Telephonic approval of search warrants okay in New Mexico

The New Mexico Constitution does not prohibit law enforcement officers from obtaining telephonic approval of search warrants. So the New Mexico Supreme Court held in State v. Boyse.

Law enforcement officers went to Defendants’ property to investigate a report of a dead horse, and after one of Defendants admitted having several dead horses and cats, an officer typed out a search warrant to investigate Defendants’ apparent cruelty to animals. The magistrate court was closed, so the officer spoke with a magistrate by telephone, and read the affidavit verbatim to the judge, who approved the warrant. Ultimately, the officers found evidence that led them to charge Defendants with over 100 counts of felony and misdemeanor cruelty to animals.

Defendants claimed that telephonic approval of the search warrant violated Article II, Section 10 of the New Mexico Constitution, which provides that no search warrant shall issue “without a written showing of probable cause, supported by oath or affirmation. Defendants argued that the words “a written showing” mean that a search warrant must be physically shown to a judge, and that telephonic approval is not sufficient. The Court of Appeals agreed with Defendants. See State v. Boyse, 2011-NMCA-113.

In an opinion by Justice Barbara Vigil, the Supreme Court reversed. The Court relied primarily on a  number of dictionaries, which define “showing” as including more than “placing something into sight or view.” For example, the 1910 edition of Black’s Law Dictionary defines “[to] show” as “to make apparent or clear by evidence; to prove.”

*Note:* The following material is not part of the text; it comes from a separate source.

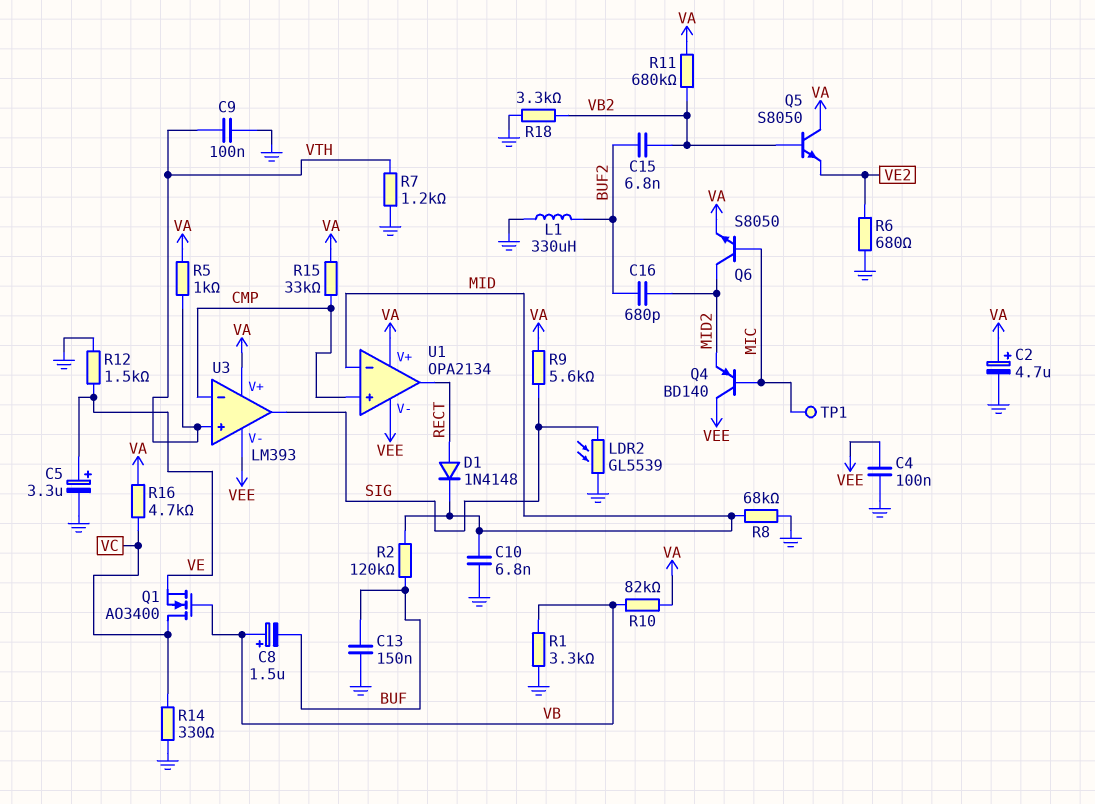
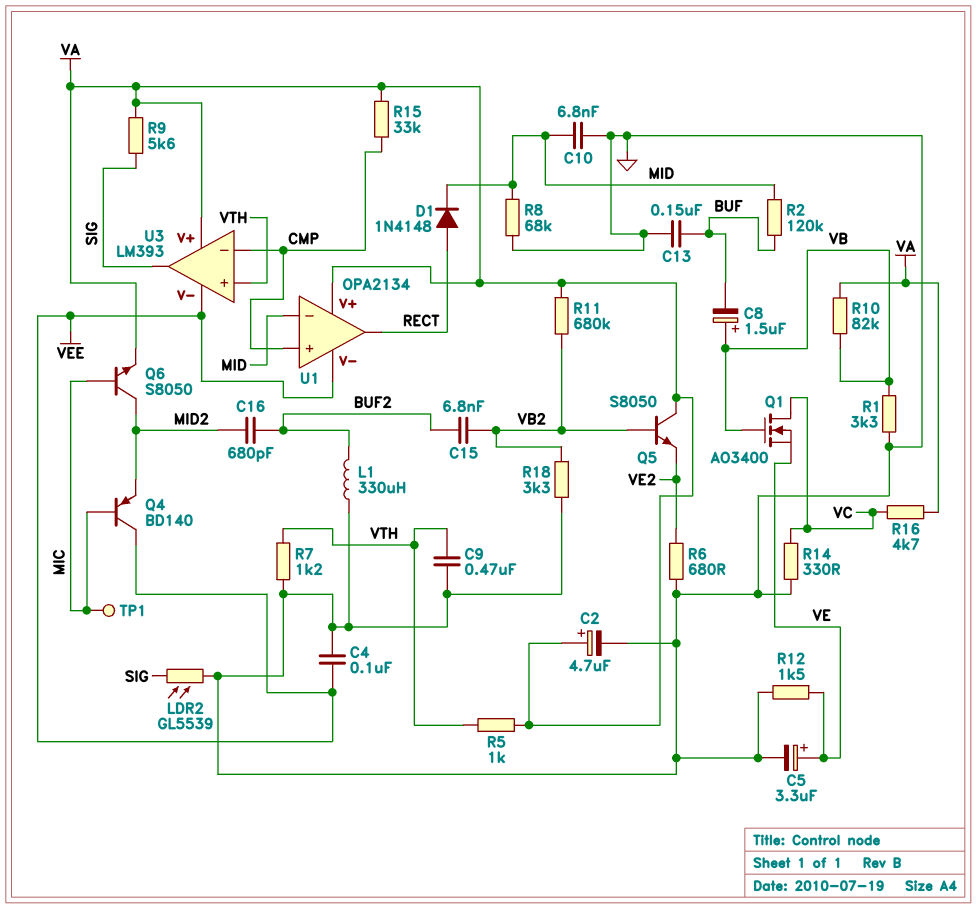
C9: 100nF (GND, VTH) -> 470nF (GND, VTH)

This definition was particularly significant because it existed at the time the New Mexico Constitution was adopted in 1911. (Although the Court does not specifically say so in this opinion, New Mexico law has long been that constitutional and statutory provisions are to be interpreted as they would have been understood at the time of enactment).

This opinion makes a great deal of sense, as there seems little reason to require law enforcement officers, especially in a largely rural state like New Mexico, to physically show an affidavit and proposed search warrant to a judge, as long as a written version of the affidavit and warrant are preserved for future examination.

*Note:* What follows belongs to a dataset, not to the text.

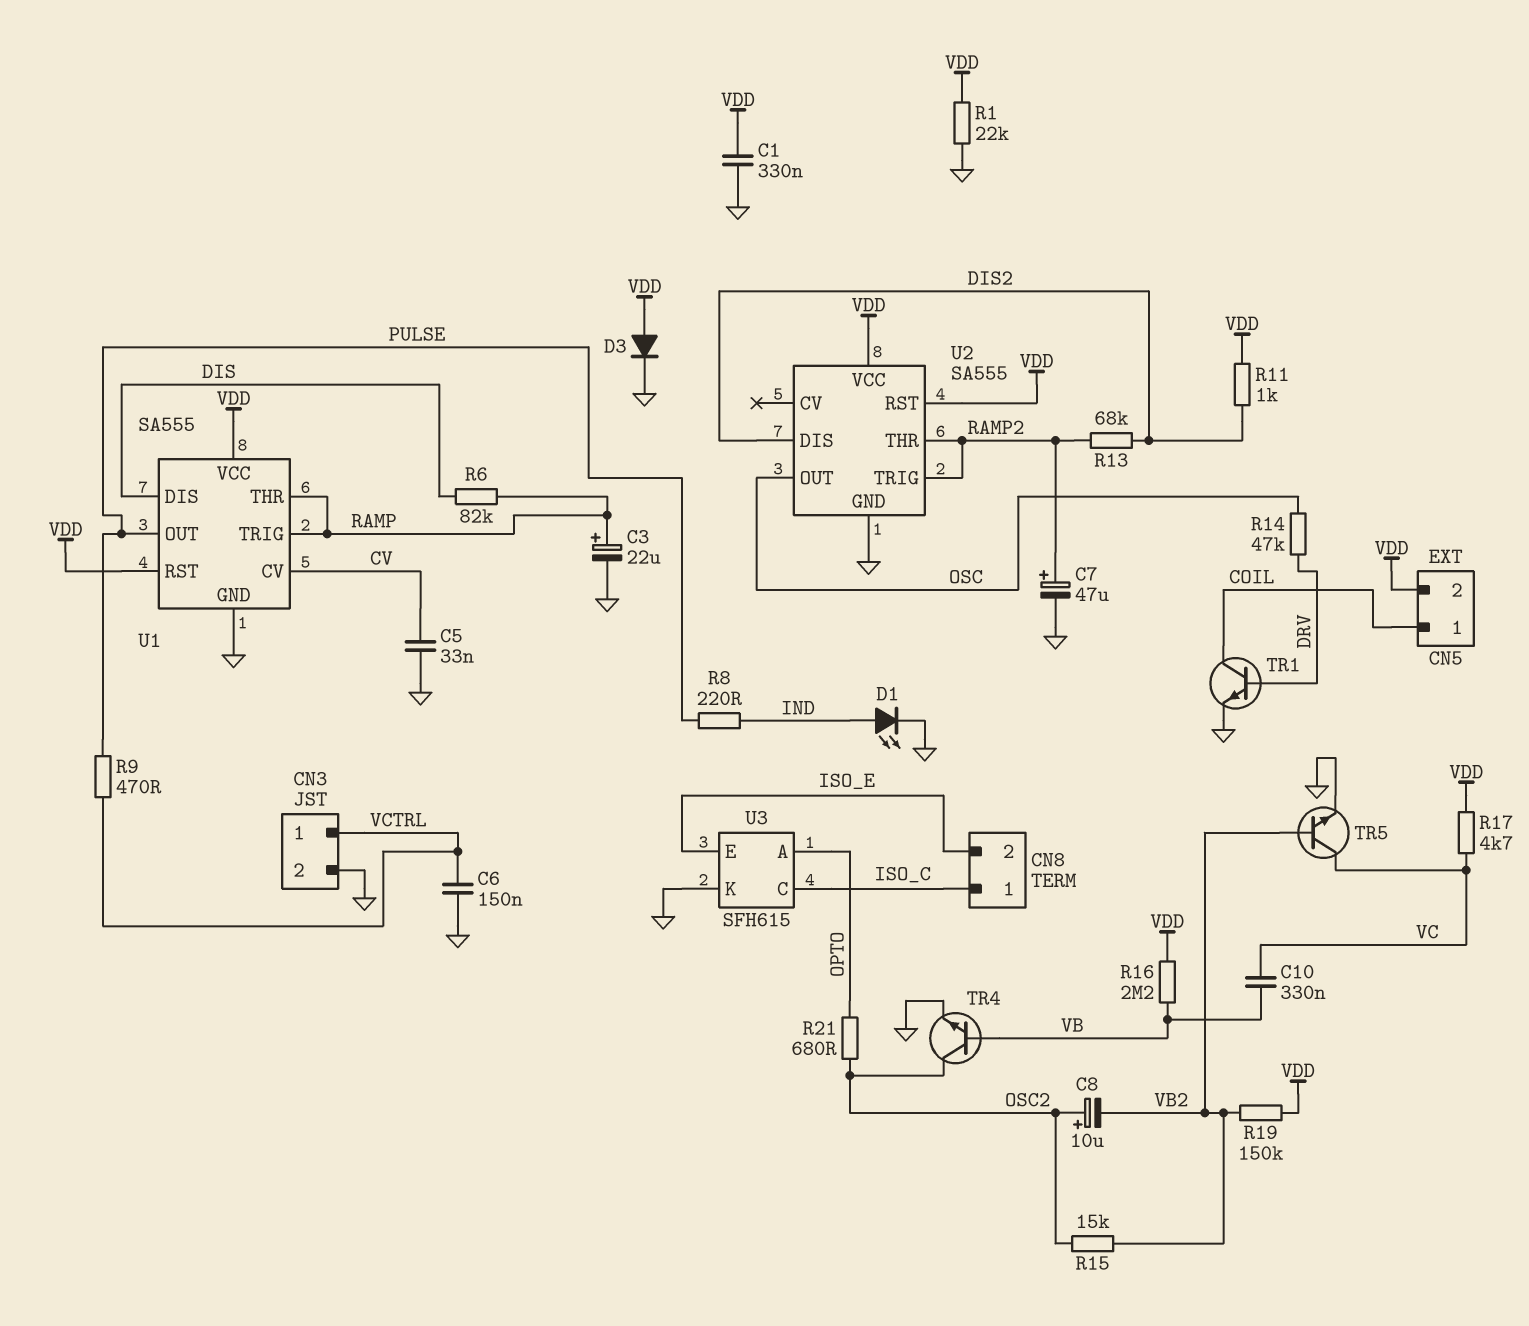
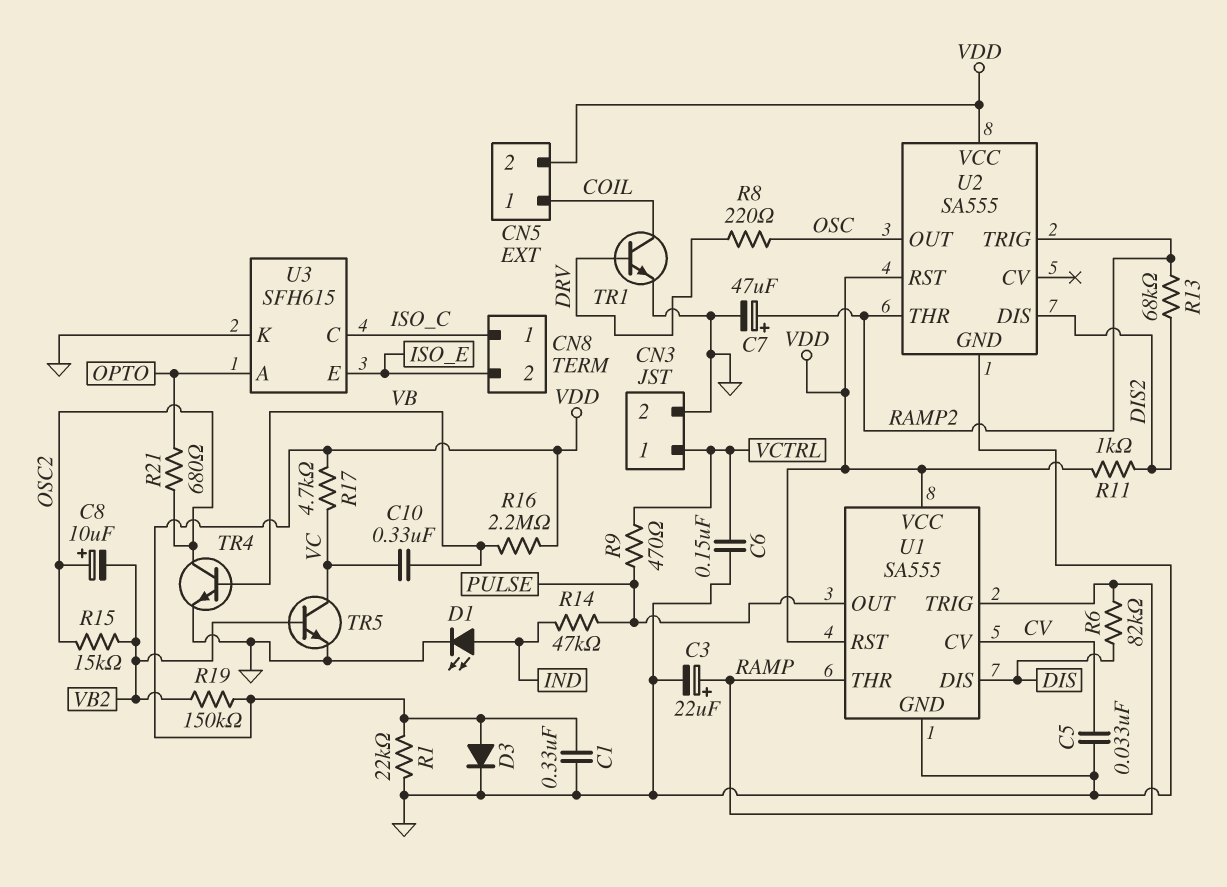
R8: 220 (IND, PULSE) -> 220 (DRV, OSC)
R14: 47k (DRV, OSC) -> 47k (IND, PULSE)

UPDATE (June 11, 2013): For press coverage of the decision, the Albuquerque Journal has this report, and Milan Simonich has this report in the Las Cruces Sun-News. In addition, Debra Cassens Weiss of the ABA Journal has this report about the case, in which she kindly mentions this blog.

UPDATE (June 19, 2013): Yesterday the Las Cruces Sun-News ran this report by James Staley about local law enforcement’s positive reaction to the ruling.